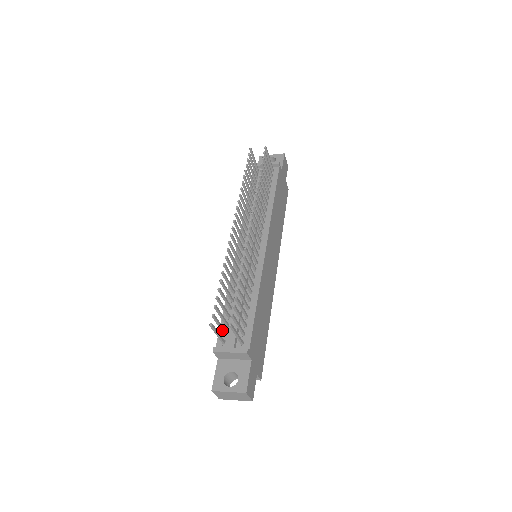
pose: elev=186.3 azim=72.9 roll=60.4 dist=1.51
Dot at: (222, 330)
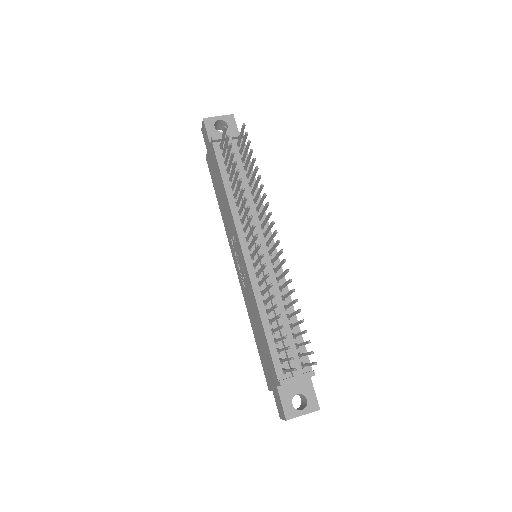
Dot at: (284, 361)
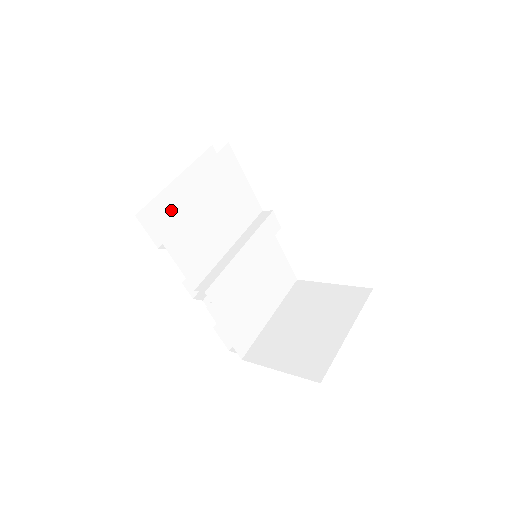
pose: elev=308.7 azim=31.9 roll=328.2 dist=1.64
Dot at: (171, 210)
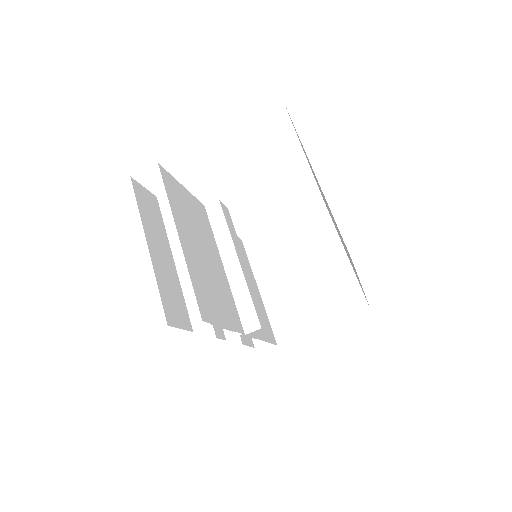
Dot at: (198, 287)
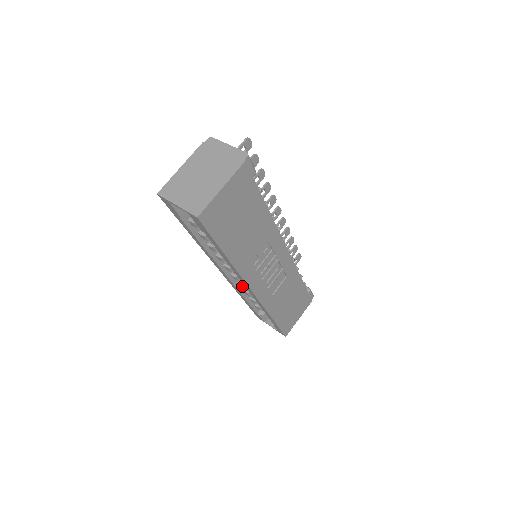
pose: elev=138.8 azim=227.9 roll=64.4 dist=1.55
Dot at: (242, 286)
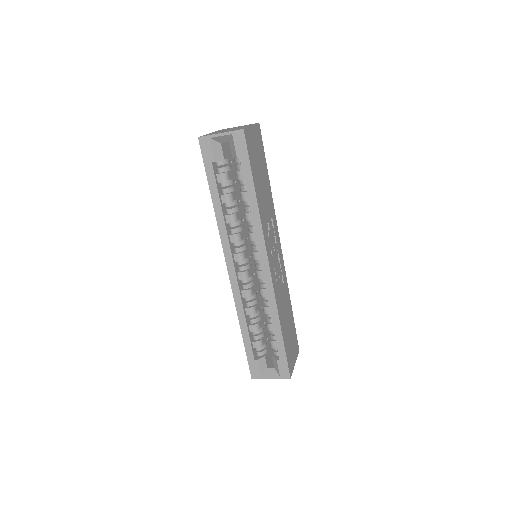
Dot at: (247, 292)
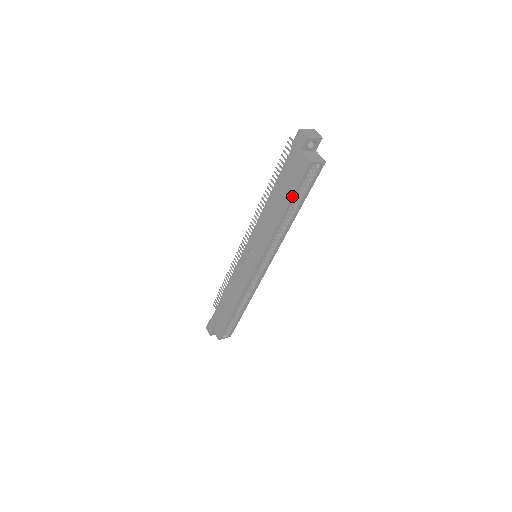
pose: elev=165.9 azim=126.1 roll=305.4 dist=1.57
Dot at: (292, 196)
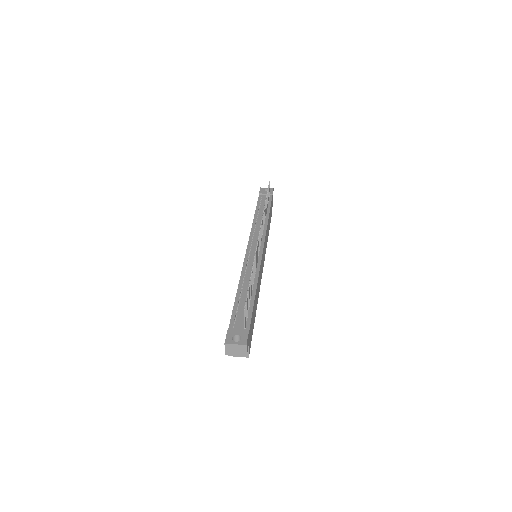
Dot at: occluded
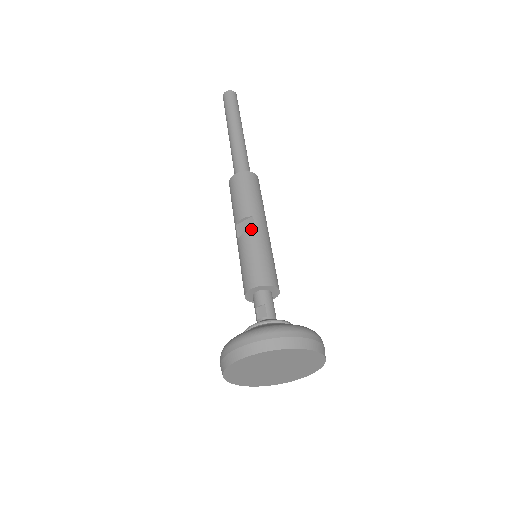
☆ ☆ ☆ ☆ ☆
_Task prompt_. Switch every "pose" in the rows above to "view" and write the rows out again with everything else unchanged. Omit the pictures.

_Written answer_.
view: elev=186.3 azim=72.9 roll=60.4 dist=1.51
Dot at: (222, 330)
Dot at: (284, 361)
view: elev=308.7 azim=31.9 roll=328.2 dist=1.64
Dot at: (171, 210)
Dot at: (198, 287)
view: elev=138.8 azim=227.9 roll=64.4 dist=1.55
Dot at: (242, 286)
Dot at: (247, 292)
view: elev=165.9 azim=126.1 roll=305.4 dist=1.57
Dot at: (292, 196)
Dot at: occluded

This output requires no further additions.